McCall GS, Shields N. Aggress. Violent Behav. 2008; 13(1): 1-9.

Affiliation

Department of Anthropology, Tulane University, 1326 Audubon St., New Orleans, LA 70118, United States; University of Missouri-St. Louis, St. Louis, MO, United States.

Copyright

(Copyright © 2008, Elsevier Publishing)

DOI

10.1016/j.avb.2007.04.001

PMID

unavailable

Abstract

This paper attempts to evaluate theoretical positions concerning the causes of violence among human societies using data from small-scale, radically non-Western societies and archaeological evidence from early hominids. The paper begins by observing that the almost exclusive focus on violence in industrial societies misses a wide range of variability presented by non-industrial groups, in the present as well as the past. It is argued that this narrow focus represents a significant bias within many of the social sciences.

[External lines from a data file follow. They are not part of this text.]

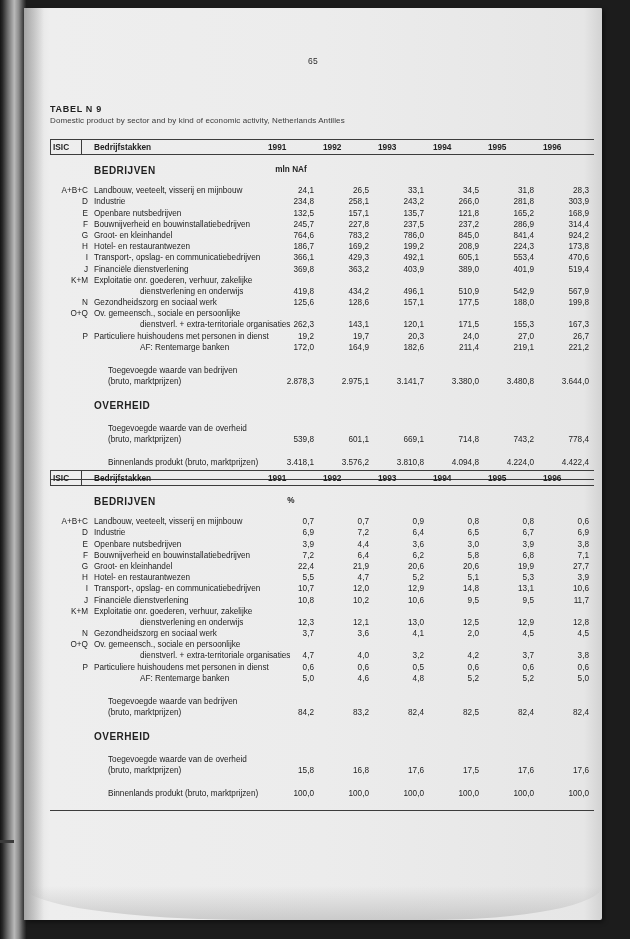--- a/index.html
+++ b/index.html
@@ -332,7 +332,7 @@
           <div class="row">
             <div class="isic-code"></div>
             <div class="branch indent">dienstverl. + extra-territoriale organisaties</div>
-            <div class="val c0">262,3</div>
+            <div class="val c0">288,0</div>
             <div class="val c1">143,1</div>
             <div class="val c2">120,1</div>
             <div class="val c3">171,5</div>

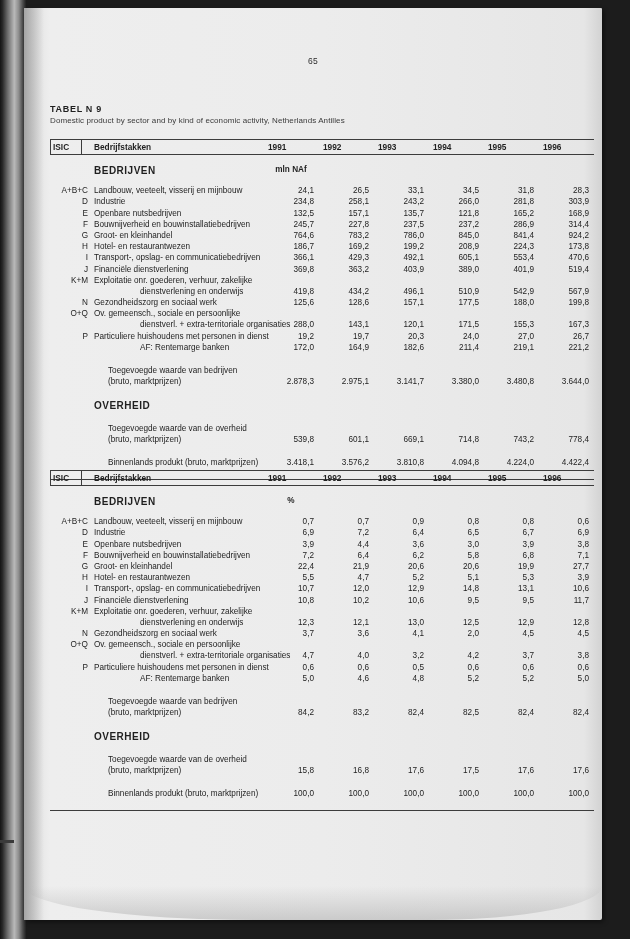--- a/index.html
+++ b/index.html
@@ -480,7 +480,7 @@
             <div class="val c2">20,6</div>
             <div class="val c3">20,6</div>
             <div class="val c4">19,9</div>
-            <div class="val c5">27,7</div>
+            <div class="val c5">23,8</div>
           </div>
           <div class="row">
             <div class="isic-code">H</div>

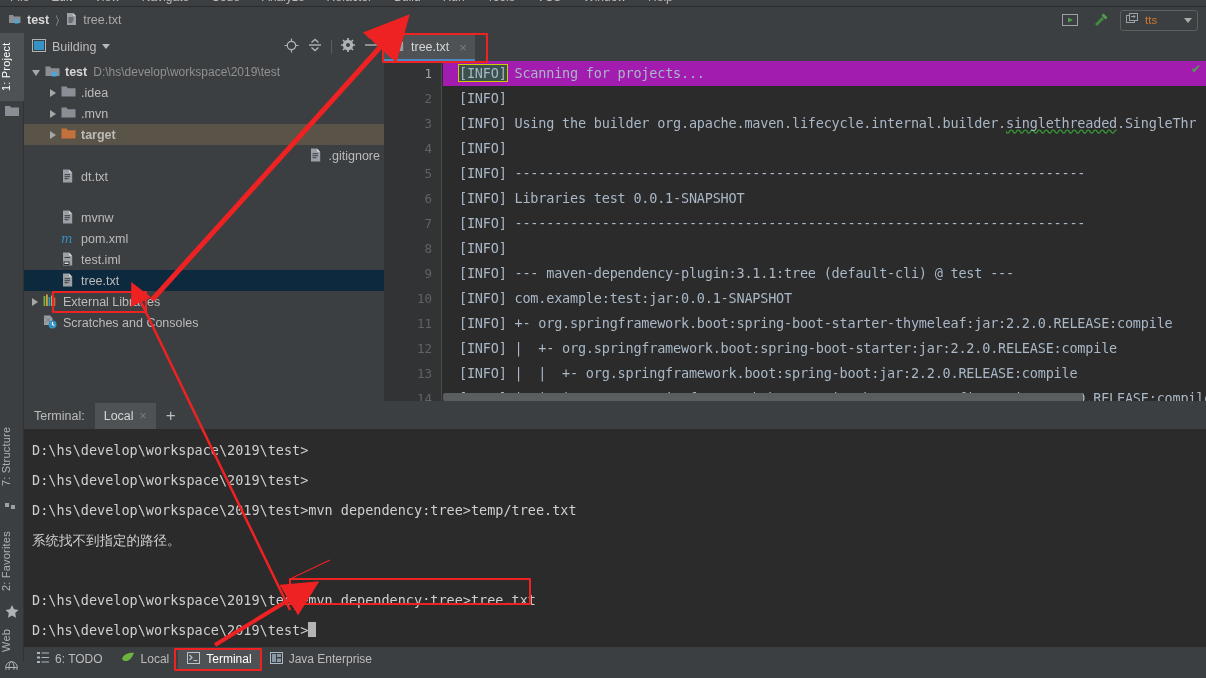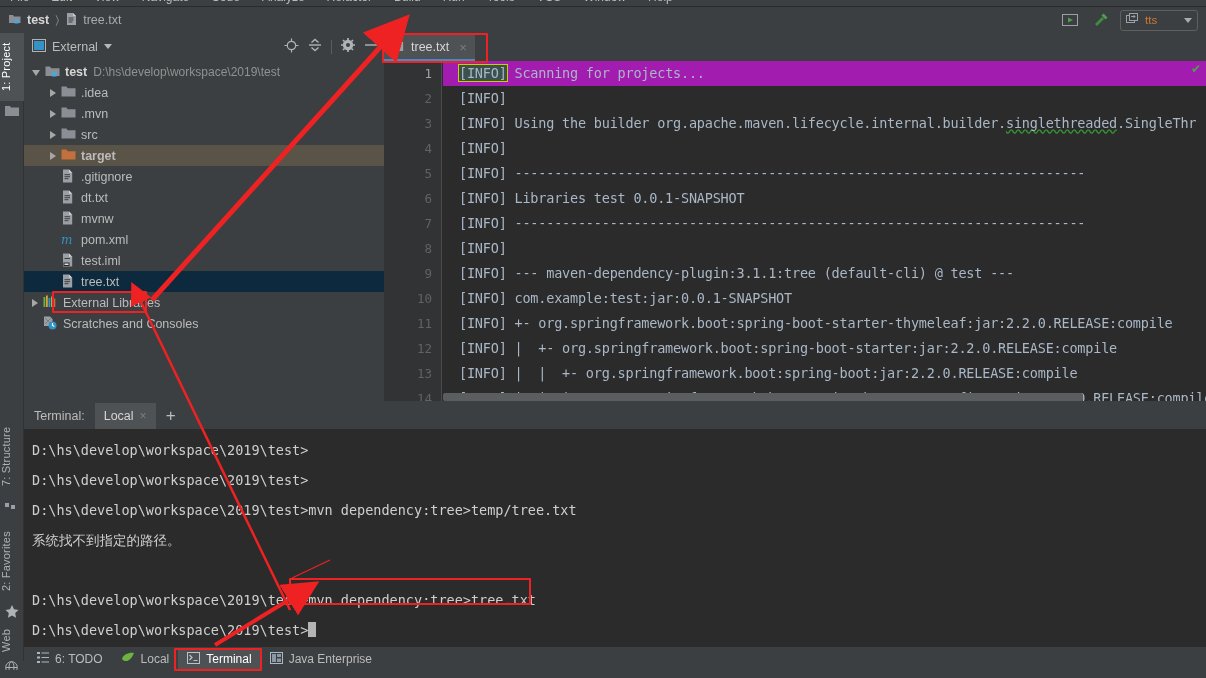--- a/index.html
+++ b/index.html
@@ -344,7 +344,7 @@
           <rect x="2" y="2" width="10" height="9" fill="#3592c4"></rect>
         </svg>
       </span>
-      <span class="pp-title">External</span>
+      <span class="pp-title">Building</span>
       <span style="width:0;height:0;border-left:4px solid transparent;border-right:4px solid transparent;border-top:5px solid #b8b8b8;"></span>
       <div class="pp-header-right">
         <span>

The paper also examines evidence of an evolutionary basis for violence and aggression by looking at the early hominid archaeological record. The paper finds significant evidence for some evolutionary basis for violence given its ubiquity in both the present as well as the deep archaeological past. The paper closes by proposing a synthetic model combining evolutionary theory and interactionist perspectives on the inputs leading to aggression and violence in human social groups.